Task brief: Down to the last line, repeat the data below exactly.

[Collected data]

= Beginning of Section =

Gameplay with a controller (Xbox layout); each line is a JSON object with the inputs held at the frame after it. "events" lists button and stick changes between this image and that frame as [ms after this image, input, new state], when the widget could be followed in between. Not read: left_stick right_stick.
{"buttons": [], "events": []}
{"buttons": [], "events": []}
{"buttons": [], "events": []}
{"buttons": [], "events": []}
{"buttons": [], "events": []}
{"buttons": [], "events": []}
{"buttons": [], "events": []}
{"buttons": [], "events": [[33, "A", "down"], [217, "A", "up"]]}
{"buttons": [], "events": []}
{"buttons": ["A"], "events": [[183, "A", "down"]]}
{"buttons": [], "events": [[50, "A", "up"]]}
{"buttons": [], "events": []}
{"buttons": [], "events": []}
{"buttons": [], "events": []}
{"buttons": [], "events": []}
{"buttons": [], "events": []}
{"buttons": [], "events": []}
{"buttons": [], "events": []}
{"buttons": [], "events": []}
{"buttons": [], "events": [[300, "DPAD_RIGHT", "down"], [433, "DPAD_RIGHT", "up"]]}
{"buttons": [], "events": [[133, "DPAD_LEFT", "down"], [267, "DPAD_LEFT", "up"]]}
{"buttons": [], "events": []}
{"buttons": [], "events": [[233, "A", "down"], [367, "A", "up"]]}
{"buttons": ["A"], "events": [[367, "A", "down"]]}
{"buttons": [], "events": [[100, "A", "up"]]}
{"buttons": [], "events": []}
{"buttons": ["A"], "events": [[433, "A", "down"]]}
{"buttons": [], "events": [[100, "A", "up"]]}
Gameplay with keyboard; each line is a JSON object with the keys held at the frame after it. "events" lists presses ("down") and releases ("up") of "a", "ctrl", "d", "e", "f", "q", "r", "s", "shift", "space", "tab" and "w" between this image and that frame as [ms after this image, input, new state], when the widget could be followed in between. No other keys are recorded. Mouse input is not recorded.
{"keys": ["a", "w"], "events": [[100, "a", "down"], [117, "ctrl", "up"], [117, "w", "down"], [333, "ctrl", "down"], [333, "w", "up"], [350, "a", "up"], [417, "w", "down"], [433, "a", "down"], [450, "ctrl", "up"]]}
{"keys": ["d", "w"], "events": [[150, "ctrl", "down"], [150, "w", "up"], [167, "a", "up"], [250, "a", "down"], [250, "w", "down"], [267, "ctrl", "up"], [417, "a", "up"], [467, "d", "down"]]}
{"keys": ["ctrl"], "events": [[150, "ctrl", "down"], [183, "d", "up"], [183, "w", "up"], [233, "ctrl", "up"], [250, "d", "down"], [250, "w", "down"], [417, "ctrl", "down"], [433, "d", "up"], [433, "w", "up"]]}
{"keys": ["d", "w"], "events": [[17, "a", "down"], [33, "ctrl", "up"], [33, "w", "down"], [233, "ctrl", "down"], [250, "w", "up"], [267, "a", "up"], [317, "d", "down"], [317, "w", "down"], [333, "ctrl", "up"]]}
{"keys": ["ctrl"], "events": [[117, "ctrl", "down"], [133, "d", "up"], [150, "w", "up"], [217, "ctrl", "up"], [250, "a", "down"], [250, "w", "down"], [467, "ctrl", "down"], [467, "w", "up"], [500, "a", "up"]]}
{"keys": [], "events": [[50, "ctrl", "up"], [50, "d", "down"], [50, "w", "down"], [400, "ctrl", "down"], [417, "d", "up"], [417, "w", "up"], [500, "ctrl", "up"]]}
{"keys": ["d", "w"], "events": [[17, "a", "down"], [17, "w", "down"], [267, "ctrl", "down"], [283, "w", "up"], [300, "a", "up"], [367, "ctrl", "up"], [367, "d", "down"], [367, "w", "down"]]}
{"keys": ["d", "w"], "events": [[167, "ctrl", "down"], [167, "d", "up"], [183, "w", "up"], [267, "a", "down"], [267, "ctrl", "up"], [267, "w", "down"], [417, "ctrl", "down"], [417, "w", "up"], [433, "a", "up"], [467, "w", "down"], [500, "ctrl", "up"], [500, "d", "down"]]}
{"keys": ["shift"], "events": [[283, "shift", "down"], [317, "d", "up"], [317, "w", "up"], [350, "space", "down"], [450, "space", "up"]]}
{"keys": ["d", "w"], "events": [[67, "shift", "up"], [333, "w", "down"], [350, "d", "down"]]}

= End of Section =

Answer box:
Gameplay with a controller (Xbox layout); each line is a JSON object with the inputs held at the frame after it. "events" lists button and stick changes between this image and that frame as [ms after this image, input, new state], when the widget could be followed in between. Not read: left_stick right_stick.
{"buttons": [], "events": []}
{"buttons": [], "events": []}
{"buttons": [], "events": []}
{"buttons": [], "events": []}
{"buttons": [], "events": []}
{"buttons": [], "events": []}
{"buttons": [], "events": []}
{"buttons": [], "events": [[33, "A", "down"], [217, "A", "up"]]}
{"buttons": [], "events": []}
{"buttons": ["A"], "events": [[183, "A", "down"]]}
{"buttons": [], "events": [[50, "A", "up"]]}
{"buttons": [], "events": []}
{"buttons": [], "events": []}
{"buttons": [], "events": []}
{"buttons": [], "events": []}
{"buttons": [], "events": []}
{"buttons": [], "events": []}
{"buttons": [], "events": []}
{"buttons": [], "events": []}
{"buttons": [], "events": [[300, "DPAD_RIGHT", "down"], [433, "DPAD_RIGHT", "up"]]}
{"buttons": [], "events": [[133, "DPAD_LEFT", "down"], [267, "DPAD_LEFT", "up"]]}
{"buttons": [], "events": []}
{"buttons": [], "events": [[233, "A", "down"], [367, "A", "up"]]}
{"buttons": ["A"], "events": [[367, "A", "down"]]}
{"buttons": [], "events": [[100, "A", "up"]]}
{"buttons": [], "events": []}
{"buttons": ["A"], "events": [[433, "A", "down"]]}
{"buttons": [], "events": [[100, "A", "up"]]}
Gameplay with keyboard; each line is a JSON object with the keys held at the frame after it. "events" lists presses ("down") and releases ("up") of "a", "ctrl", "d", "e", "f", "q", "r", "s", "shift", "space", "tab" and "w" between this image and that frame as [ms after this image, input, new state], when the widget could be followed in between. No other keys are recorded. Mouse input is not recorded.
{"keys": ["a", "w"], "events": [[100, "a", "down"], [117, "ctrl", "up"], [117, "w", "down"], [333, "ctrl", "down"], [333, "w", "up"], [350, "a", "up"], [417, "w", "down"], [433, "a", "down"], [450, "ctrl", "up"]]}
{"keys": ["d", "w"], "events": [[150, "ctrl", "down"], [150, "w", "up"], [167, "a", "up"], [250, "a", "down"], [250, "w", "down"], [267, "ctrl", "up"], [417, "a", "up"], [467, "d", "down"]]}
{"keys": ["ctrl"], "events": [[150, "ctrl", "down"], [183, "d", "up"], [183, "w", "up"], [233, "ctrl", "up"], [250, "d", "down"], [250, "w", "down"], [417, "ctrl", "down"], [433, "d", "up"], [433, "w", "up"]]}
{"keys": ["d", "w"], "events": [[17, "a", "down"], [33, "ctrl", "up"], [33, "w", "down"], [233, "ctrl", "down"], [250, "w", "up"], [267, "a", "up"], [317, "d", "down"], [317, "w", "down"], [333, "ctrl", "up"]]}
{"keys": ["ctrl"], "events": [[117, "ctrl", "down"], [133, "d", "up"], [150, "w", "up"], [217, "ctrl", "up"], [250, "a", "down"], [250, "w", "down"], [467, "ctrl", "down"], [467, "w", "up"], [500, "a", "up"]]}
{"keys": [], "events": [[50, "ctrl", "up"], [50, "d", "down"], [50, "w", "down"], [400, "ctrl", "down"], [417, "d", "up"], [417, "w", "up"], [500, "ctrl", "up"]]}
{"keys": ["d", "w"], "events": [[17, "a", "down"], [17, "w", "down"], [267, "ctrl", "down"], [283, "w", "up"], [300, "a", "up"], [367, "ctrl", "up"], [367, "d", "down"], [367, "w", "down"]]}
{"keys": ["d", "w"], "events": [[167, "ctrl", "down"], [167, "d", "up"], [183, "w", "up"], [267, "a", "down"], [267, "ctrl", "up"], [267, "w", "down"], [417, "ctrl", "down"], [417, "w", "up"], [433, "a", "up"], [467, "w", "down"], [500, "ctrl", "up"], [500, "d", "down"]]}
{"keys": ["shift"], "events": [[283, "shift", "down"], [317, "d", "up"], [317, "w", "up"], [350, "space", "down"], [450, "space", "up"]]}
{"keys": ["d", "w"], "events": [[67, "shift", "up"], [333, "w", "down"], [350, "d", "down"]]}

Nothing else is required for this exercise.